No Logo was a siren call to antiglobalisation. For trade sourcing companies, it's a fundamental reason to load up on their stock. In a recession, consumers tend to trade down to less expensive alternatives. No one knows this more than retailers, which tend to stuff their shelves with own-brand products – at a discount of at least 20 per cent – alongside the big brands. That plays to the strengths of supply chain managers, which can direct their vast networks of factories to pump out more private label jeans and T-shirts.

This is the new, more prosaic reality for Li & Fung, the world's largest supply chain specialist. In recent years it rode a wave as western brands and retailers shifted production out east without really knowing what they were doing.

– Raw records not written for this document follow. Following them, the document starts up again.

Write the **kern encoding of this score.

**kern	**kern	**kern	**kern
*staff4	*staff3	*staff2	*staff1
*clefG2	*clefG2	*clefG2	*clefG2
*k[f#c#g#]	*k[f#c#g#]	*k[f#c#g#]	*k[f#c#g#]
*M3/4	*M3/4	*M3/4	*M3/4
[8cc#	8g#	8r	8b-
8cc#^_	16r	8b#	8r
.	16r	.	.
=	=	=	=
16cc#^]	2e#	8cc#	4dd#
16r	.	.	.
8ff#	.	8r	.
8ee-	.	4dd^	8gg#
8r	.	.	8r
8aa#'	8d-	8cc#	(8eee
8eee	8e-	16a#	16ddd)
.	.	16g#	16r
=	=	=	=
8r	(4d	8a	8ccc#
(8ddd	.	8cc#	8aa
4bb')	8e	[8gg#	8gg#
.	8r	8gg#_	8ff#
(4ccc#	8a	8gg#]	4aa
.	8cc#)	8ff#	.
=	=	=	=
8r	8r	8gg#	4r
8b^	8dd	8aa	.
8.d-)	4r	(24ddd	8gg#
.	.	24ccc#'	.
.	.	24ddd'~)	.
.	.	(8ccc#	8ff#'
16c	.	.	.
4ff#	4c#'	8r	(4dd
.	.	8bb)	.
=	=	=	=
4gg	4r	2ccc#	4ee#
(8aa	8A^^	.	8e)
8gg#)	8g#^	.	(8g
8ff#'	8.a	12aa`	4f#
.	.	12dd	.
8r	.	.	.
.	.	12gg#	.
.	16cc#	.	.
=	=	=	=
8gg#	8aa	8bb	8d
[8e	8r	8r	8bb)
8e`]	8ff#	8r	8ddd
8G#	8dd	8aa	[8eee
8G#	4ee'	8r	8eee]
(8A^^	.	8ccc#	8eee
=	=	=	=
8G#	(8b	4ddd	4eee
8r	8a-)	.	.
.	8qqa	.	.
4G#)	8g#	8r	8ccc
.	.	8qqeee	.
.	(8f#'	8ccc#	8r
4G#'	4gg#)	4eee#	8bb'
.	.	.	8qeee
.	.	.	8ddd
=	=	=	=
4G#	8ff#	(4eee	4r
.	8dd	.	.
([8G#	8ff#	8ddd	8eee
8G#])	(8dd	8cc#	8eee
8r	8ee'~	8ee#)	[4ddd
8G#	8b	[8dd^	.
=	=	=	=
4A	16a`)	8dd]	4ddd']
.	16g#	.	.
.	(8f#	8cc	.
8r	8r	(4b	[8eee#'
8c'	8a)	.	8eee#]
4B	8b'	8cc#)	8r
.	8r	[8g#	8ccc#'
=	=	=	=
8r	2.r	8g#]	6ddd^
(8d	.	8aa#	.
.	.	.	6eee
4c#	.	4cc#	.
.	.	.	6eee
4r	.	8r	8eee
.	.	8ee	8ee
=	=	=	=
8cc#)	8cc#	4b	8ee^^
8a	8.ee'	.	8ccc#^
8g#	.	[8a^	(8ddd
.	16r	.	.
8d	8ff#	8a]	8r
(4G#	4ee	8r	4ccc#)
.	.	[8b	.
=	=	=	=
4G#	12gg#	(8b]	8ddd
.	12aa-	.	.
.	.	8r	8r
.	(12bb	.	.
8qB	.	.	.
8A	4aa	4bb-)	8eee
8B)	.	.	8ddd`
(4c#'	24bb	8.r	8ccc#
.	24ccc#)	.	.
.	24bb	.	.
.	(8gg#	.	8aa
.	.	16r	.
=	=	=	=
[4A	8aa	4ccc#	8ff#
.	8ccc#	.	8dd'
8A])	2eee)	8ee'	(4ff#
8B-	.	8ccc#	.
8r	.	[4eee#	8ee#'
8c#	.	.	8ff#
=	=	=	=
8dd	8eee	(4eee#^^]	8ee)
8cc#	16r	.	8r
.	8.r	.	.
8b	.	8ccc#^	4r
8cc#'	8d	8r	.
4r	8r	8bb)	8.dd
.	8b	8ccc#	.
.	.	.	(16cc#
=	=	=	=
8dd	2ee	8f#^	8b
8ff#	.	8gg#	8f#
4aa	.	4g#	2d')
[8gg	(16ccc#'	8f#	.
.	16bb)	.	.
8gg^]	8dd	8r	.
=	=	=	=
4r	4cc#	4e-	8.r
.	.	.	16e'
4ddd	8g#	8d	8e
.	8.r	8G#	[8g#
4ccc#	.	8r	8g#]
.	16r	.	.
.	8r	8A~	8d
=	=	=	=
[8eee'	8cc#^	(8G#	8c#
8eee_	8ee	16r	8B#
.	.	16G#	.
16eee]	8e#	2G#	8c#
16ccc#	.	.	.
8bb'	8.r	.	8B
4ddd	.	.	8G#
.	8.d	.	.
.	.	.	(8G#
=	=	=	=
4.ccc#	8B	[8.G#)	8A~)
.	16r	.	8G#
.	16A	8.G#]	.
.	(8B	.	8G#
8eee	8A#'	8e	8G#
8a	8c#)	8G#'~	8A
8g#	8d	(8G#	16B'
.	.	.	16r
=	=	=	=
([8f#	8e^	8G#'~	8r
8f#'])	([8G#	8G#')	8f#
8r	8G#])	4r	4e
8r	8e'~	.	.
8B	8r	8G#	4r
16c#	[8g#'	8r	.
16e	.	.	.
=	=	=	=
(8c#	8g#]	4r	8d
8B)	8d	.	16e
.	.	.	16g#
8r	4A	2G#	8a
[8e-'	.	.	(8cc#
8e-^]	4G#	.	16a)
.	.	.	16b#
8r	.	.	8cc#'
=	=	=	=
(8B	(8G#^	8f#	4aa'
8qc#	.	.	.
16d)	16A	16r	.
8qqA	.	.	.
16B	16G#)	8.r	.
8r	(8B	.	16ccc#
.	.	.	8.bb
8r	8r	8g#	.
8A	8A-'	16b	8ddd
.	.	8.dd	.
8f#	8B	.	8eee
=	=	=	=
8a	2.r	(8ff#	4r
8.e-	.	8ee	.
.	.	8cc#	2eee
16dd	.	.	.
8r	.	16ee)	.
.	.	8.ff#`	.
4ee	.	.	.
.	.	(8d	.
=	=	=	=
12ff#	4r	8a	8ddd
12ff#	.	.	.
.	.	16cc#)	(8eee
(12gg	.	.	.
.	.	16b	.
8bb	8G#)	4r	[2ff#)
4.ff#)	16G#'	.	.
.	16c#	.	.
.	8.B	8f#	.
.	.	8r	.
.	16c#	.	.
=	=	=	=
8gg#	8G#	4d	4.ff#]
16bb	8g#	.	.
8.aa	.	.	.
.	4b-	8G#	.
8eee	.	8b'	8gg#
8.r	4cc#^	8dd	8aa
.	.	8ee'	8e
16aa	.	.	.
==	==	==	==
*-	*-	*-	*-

Based in the entrepôt of Hong Kong since 1937, the company filled the knowledge gap. Revenues and net income more than tripled this decade. Now, as debt-fuelled consumerism enters a sticky patch, Li & Fung is hoping its basic pitch – better goods, for less – is even more compelling.

That is a risk. Outsourcing the sourcing of small-ticket items makes sense, intuitively. But price deflation is tightening its grip in China, which accounts for just over half of revenues – and thus commissions. The company is budgeting for flat organic revenues this year, when most of its customers expect 5-10 per cent declines. That is quite a stretch while global demand is sluggish: clothing sales in Hong Kong, for example, were down almost 7 per cent in the first two months this year. Other targets, such as lopping 10 per cent off the cost base in 2009, are similarly ambitious.

The combination of a cash-rich balance sheet and a 6 per cent yield remains attractive. But this year's strong rally in Li & Fung's shares – up 48 per cent, against a flattish local benchmark – has probably gone far enough.